Viviane Reding gibt Gas – zumindest auf Facebook. (Screenshot: Facebook)

Juncker schwingt das Tanzbein

Haben CSV-Politiker also doch ein kleines bisschen Humor? Das könnte man fast meinen, wenn man diese Woche Jean-Claude Juncker zugeschaut hat. Der Kommissionspräsident und ehemalige CSV-Premier hatte scheinbar besonders gute Laune. Wird der arme, sonst eher zerbrechliche Juncker schon mal von Staatschefs über Treppen gehievt (ihn plagt ein schlimmer Lumbago), war er diese Woche fit wie ein Turnschuh.
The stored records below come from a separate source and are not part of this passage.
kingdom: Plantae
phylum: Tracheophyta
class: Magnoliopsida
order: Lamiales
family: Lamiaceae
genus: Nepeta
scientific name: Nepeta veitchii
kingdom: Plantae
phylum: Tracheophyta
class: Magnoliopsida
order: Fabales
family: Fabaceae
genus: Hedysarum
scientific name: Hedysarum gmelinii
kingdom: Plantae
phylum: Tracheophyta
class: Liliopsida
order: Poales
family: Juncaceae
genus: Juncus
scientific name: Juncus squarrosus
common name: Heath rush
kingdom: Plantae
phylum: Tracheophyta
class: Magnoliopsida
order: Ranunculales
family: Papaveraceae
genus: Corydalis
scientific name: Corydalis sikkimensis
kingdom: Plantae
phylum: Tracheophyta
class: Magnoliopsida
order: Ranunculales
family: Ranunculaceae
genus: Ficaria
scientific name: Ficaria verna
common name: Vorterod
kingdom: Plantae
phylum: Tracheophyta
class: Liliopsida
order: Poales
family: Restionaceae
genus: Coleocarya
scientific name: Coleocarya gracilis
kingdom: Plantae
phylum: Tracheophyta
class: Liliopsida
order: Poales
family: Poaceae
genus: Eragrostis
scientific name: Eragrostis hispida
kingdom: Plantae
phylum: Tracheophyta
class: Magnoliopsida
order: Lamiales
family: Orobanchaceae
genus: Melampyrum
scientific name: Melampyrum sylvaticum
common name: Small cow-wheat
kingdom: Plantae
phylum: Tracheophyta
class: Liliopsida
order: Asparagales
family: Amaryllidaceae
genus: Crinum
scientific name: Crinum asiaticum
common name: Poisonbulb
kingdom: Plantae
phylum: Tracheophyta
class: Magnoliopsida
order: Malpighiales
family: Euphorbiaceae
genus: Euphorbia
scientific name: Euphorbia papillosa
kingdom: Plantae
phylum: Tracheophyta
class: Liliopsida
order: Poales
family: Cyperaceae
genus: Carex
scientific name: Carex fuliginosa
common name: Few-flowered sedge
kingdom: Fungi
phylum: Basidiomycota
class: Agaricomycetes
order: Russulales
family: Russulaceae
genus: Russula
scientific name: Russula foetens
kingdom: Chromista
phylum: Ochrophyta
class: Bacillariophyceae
Bei der Eröffnungsfeier der Europäischen Woche der Regionen tanzt Juncker auf einmal munter drauf los. Ja sie haben richtig gehört, er tanzt. Das hatte natürlich rein gar nichts mit der Tanzeinlage von Großbritanniens Premierministerin Theresa May beim Tory Parteikongress letzte Woche zu tun, betonte Kommissionsobersprecher Margaritis Schinas sogleich auf Twitter: „Without a song or a dance what would our life be ?“ Na, wer hätte gedacht, dass Junckers Tanze so philosophisch war!

Wir glauben, den Vergleich zwischen Juncker und May ziehen sie besser selbst. Aber ganz ehrlich, einen besseren Start ins Wahlwochenende als mit einem kleinen Tänzchen gibt es sicher nicht.